Statewide View: Let's stop treating the political process as a spectator blood sport

By Andy Brehm

“Freedom,” President Ronald Reagan said, “is a fragile thing, and it's never more than one generation away from extinction. It is not ours by way of inheritance; it must be fought for and defended constantly by each generation, for it comes only once to a people.”
These are words worthy of our collective rumination as our republic and time-tested institutions stand strained like never before.
In the past year, we have witnessed the once-unthinkable. Governors across the country unilaterally and indefinitely constrained core rights — all without a peep of input from the people’s duly-elected legislative representatives. A mob incensed by lies and vitriol from an unhinged president of the United States stormed the Capitol and successfully stalled the peaceful transition of executive power. And our national debt, with little notice, has grown beyond the size of the country’s entire annual gross domestic product, a dangerous fiscal threshold that threatens American solvency for the first time in history.
Self-rule requires societal self-assessment. An honest reflection on the worrying political state of things today reveals we must do better — and soon — for American democracy to continue and thrive.
Freedom in the United States has before, of course, had its foes. The Confederacy, Nazi Germany, Jim Crow, communism, and al Qaeda, to name a few, all sought to destroy the fulfillment of the promises of the Declaration of Independence.
Today, a stealthier enemy of self-government has emerged: civic lethargy. Some of us seem to believe that good government is a birthright and a brighter, more prosperous future an American inevitability. But that is not so.
The destiny of free peoples is dependent on how well we conduct our civic duties and who we elect as leaders.
Democracy is not easy work and demands much from us who enjoy it. It obliges us to treat those with different views with respect and honor our neighbors who do not look like us, worship the same God, or share our partisan affiliation. It compels citizens to actively participate in public life and devote a large amount of time and thought to processing unfamiliar data and exercising prudence to discriminate the good from the bad and the true from the false.
Democracy requires reflection, rigor, and reason. It calls us to be calm, attentive, and courteous. To keep our republic, we need to reconsider how we perform our fundamental roles in it.
We must reassess how we elect our leaders. We the people choose our representatives, so the responsibility sits with us for the remarkable lack of courage and productivity in the public arena today. We have too many dishonest, inept, cowardly, and inconsistent politicians because we have abandoned character, bravery, competency, and principle as key electoral requirements.
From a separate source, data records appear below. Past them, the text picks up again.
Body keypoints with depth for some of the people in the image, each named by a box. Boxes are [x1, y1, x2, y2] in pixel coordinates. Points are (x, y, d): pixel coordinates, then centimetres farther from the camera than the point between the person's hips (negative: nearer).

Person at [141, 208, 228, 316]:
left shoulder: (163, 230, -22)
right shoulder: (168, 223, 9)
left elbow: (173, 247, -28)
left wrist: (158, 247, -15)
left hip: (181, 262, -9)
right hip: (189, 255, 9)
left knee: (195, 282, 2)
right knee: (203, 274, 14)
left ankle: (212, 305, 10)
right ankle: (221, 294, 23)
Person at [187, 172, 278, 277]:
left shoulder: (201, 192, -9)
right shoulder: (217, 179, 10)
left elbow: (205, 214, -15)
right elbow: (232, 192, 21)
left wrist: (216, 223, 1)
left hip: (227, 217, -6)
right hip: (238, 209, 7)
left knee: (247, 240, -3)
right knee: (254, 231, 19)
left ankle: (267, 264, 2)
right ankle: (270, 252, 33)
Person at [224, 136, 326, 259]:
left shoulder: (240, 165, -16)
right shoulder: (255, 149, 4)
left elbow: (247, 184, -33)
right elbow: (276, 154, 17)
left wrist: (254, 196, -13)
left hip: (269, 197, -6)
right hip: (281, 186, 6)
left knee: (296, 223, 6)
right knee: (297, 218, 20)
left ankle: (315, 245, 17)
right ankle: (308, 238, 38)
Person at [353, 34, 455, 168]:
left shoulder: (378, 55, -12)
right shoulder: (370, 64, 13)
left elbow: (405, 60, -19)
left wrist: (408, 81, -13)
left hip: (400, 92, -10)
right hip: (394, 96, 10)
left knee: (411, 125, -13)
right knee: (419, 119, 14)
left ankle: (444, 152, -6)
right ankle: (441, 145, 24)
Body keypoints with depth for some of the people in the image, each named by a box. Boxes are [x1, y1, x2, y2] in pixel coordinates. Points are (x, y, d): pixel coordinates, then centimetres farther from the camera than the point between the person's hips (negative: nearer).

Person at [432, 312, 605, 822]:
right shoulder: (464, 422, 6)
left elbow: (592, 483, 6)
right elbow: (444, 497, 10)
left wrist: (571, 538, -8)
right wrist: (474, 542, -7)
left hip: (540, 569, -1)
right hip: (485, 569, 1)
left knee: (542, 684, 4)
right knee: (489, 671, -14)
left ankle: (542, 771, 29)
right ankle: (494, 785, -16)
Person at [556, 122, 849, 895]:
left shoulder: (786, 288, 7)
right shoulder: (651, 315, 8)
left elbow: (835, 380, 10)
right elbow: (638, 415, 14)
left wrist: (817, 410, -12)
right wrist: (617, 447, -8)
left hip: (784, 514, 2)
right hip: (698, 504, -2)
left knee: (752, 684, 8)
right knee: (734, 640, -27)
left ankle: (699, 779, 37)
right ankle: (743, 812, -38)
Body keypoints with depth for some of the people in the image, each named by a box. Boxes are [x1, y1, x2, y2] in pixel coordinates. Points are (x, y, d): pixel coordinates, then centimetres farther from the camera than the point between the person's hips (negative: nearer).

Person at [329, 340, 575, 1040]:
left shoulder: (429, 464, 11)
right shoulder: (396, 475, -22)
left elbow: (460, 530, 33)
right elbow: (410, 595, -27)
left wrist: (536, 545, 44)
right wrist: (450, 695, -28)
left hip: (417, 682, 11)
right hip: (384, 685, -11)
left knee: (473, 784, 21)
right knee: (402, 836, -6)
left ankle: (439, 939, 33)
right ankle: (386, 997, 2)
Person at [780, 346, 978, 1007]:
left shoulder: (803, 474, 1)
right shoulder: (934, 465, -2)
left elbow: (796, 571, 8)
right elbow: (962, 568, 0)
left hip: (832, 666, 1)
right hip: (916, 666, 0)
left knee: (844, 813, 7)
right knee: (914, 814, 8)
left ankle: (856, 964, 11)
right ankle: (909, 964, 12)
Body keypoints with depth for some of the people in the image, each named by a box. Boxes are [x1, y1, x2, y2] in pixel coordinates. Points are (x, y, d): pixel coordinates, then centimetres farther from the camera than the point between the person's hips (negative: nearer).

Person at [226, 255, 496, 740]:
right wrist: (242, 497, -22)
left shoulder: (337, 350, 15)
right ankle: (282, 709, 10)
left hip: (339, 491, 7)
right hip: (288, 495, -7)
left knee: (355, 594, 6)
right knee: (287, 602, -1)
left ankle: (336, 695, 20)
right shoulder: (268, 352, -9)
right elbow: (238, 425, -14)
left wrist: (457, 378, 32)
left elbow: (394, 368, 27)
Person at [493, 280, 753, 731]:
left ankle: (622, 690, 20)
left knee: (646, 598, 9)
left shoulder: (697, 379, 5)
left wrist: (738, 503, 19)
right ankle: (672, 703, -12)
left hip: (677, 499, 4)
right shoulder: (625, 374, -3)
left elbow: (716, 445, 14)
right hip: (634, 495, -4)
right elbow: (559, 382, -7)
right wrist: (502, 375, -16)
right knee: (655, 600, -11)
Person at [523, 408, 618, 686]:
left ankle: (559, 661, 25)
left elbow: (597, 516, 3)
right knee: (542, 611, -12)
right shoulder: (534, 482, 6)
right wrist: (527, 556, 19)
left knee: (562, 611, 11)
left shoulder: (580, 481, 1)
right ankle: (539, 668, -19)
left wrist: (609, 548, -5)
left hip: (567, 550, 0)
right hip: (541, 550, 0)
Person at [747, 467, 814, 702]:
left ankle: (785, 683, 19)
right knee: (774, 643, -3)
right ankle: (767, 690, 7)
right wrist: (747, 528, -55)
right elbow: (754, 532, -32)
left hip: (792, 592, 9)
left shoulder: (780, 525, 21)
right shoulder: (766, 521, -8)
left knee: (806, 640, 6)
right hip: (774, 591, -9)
While bipartisan compromise was once applauded as an important political virtue, today both party bases consider it an unholy vice worthy of partisan excommunication. And so, lawmaking has become a zero-sum game, whereby the ruling party pushes as much of its agenda as it possibly can before the next election, when voters, usually turned off by the extremism, transfer power to the minority coalition to undo it, and the unproductive cycle starts again. We saw this under both presidents Barack Obama and Donald Trump, and we see it today with President Joe Biden — and strikingly so.
Civic discourse is the lifeblood of democracy, and Americans must learn how to engage in it once again. Politics has always been tough, but the extreme intolerance from both the right and left is unsustainable. Americans cannot have productive elections without fulsome and respectful debate and an openness to a diversity of ideas and opinions.
On the left, the Democratic Party has disgracefully weaponized the issue of racism. Even a legitimate and contemplative objection to their initiatives is often met with an accusation of bigotry to destroy dissent. The real problem of racial prejudice in the United States deserves careful and sober debate and is far too serious a thing to be used as a political blowtorch.
And on the right, Republicans have become too comfortable with conspiracy theories and dishonesty.
We cannot have national conversations unless both governing parties are beholden to facts and abandon political fiction.
With the perspective of world history, one can humbly appreciate that democracy has not been the form of government enjoyed by most peoples. Tyranny has.
We Americans are blessed to have inherited the greatest nation the world has ever known — and one we can make even better. But we cannot do that if we continue to treat the political process as a spectator blood sport. Instead, we each must recommit ourselves to the serious work required of us in an operative democracy, listen to and respect our political opponents more, and elect honorable men and women of character and courage who we entrust and empower to do what is right.